(Beginning of Records supplied)
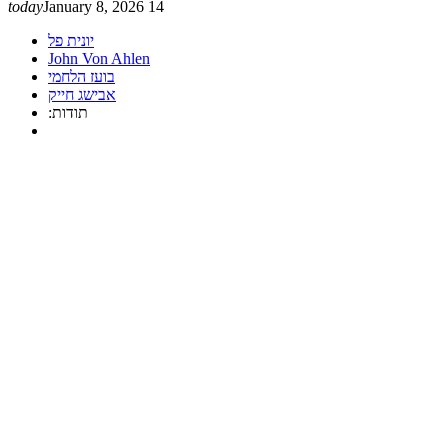
today
January 8, 2026
14
יונית פל
John Von Ahlen
בועז הלחמי
אבישג חייק
:תודות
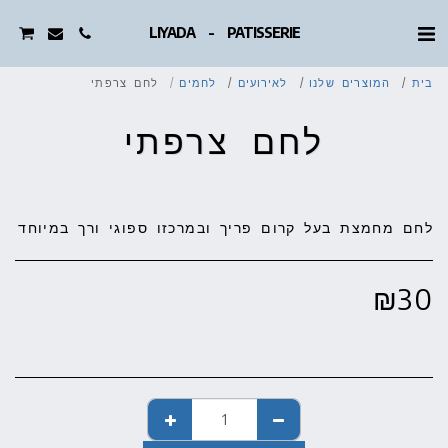
LIYADA - PATISSERIE
בית
המוצרים שלנו
לאירועים
לחמים
לחם צרפתי
לחם צרפתי
לחם מחמצת בעל קרום פריך ובמרכזו ספוגי ורך במיוחד
₪
30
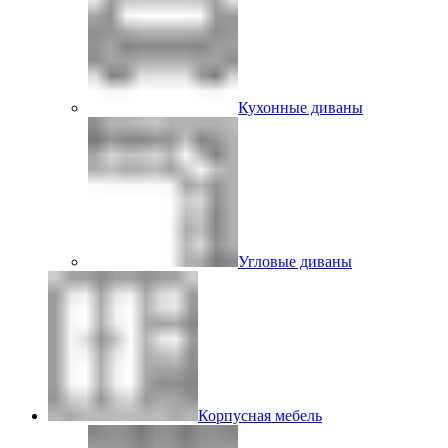
Кухонные диваны
Угловые диваны
Корпусная мебель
(End of Records supplied)
## Task prompt
Reproduce the entries above word for word. Pictures stay out.

## Exercise solution
today
January 8, 2026
14
יונית פל
John Von Ahlen
בועז הלחמי
אבישג חייק
:תודות
LIYADA - PATISSERIE
בית
המוצרים שלנו
לאירועים
לחמים
לחם צרפתי
לחם צרפתי
לחם מחמצת בעל קרום פריך ובמרכזו ספוגי ורך במיוחד
₪
30
Кухонные диваны
Угловые диваны
Корпусная мебель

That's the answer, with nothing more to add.